• Material provided:
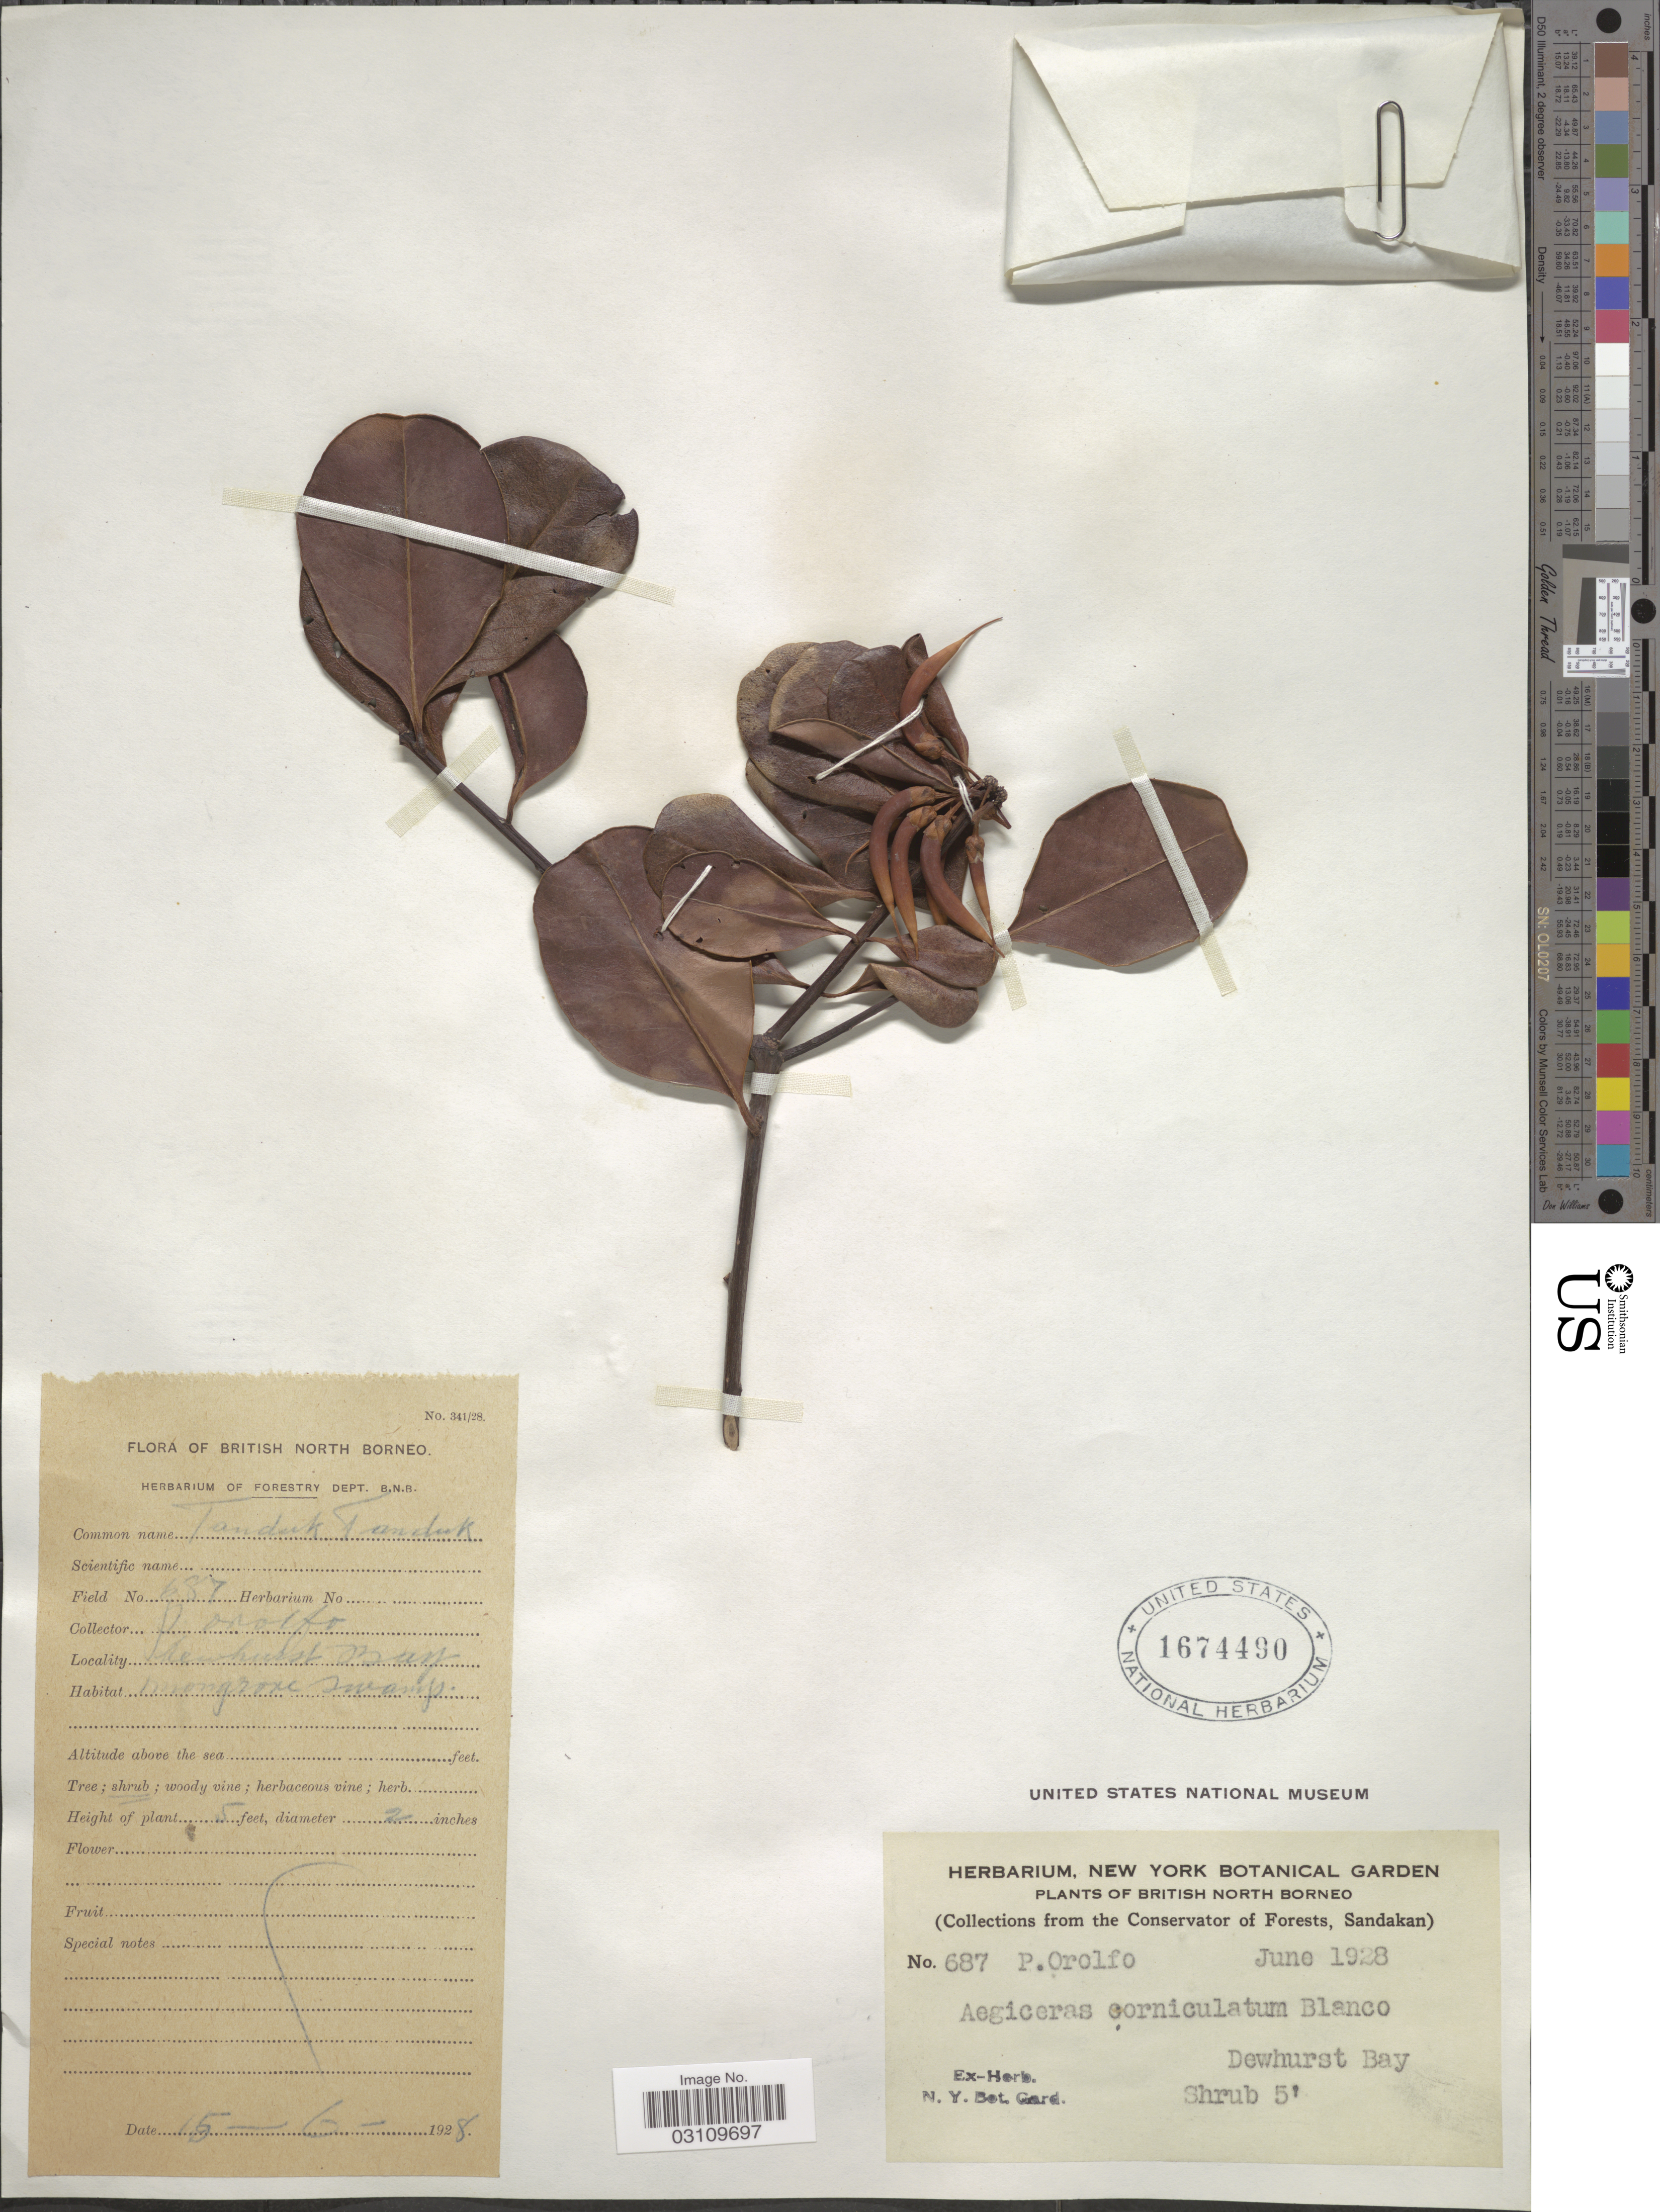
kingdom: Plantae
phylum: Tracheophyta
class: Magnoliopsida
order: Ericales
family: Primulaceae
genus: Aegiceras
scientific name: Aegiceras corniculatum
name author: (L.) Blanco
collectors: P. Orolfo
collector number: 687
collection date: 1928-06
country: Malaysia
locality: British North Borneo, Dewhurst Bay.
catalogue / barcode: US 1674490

• Problem: Rewrite everything from the line containing "phylum: Tracheophyta" down to the end of the items, swapping "locality" for "site" and leaving all else unchanged.

• Exercise result:
phylum: Tracheophyta
class: Magnoliopsida
order: Ericales
family: Primulaceae
genus: Aegiceras
scientific name: Aegiceras corniculatum
name author: (L.) Blanco
collectors: P. Orolfo
collector number: 687
collection date: 1928-06
country: Malaysia
site: British North Borneo, Dewhurst Bay.
catalogue / barcode: US 1674490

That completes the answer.